Records from a dataset

○ ○ ○ ○

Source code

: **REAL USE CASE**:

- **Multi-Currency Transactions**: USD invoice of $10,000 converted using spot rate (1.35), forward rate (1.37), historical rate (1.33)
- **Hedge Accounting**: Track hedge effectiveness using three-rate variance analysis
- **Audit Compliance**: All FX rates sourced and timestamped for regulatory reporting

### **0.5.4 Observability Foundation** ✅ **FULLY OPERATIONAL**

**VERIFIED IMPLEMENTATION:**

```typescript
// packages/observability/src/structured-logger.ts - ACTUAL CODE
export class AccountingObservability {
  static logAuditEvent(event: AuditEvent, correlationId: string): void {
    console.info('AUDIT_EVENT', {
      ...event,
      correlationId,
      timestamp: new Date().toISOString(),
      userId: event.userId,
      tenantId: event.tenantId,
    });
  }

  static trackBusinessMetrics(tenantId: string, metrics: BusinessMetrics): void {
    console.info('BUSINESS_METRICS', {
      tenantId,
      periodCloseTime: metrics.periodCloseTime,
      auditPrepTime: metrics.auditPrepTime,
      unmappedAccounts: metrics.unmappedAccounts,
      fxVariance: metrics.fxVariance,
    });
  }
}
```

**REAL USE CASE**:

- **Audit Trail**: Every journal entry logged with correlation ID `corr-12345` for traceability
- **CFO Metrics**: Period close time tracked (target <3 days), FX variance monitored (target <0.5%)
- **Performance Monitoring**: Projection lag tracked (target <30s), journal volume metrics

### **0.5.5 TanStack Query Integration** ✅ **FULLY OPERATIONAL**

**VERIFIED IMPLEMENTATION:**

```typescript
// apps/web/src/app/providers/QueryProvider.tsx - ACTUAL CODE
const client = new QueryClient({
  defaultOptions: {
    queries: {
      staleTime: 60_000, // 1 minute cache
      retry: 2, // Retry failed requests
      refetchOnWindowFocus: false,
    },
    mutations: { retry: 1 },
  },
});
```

○ ○ ○ ○

- [Brief]:
All the lines that hold the word "FULLY" must appear in the answer, copied from the records.

- [Exercise response]:
### **0.5.4 Observability Foundation** ✅ **FULLY OPERATIONAL**
### **0.5.5 TanStack Query Integration** ✅ **FULLY OPERATIONAL**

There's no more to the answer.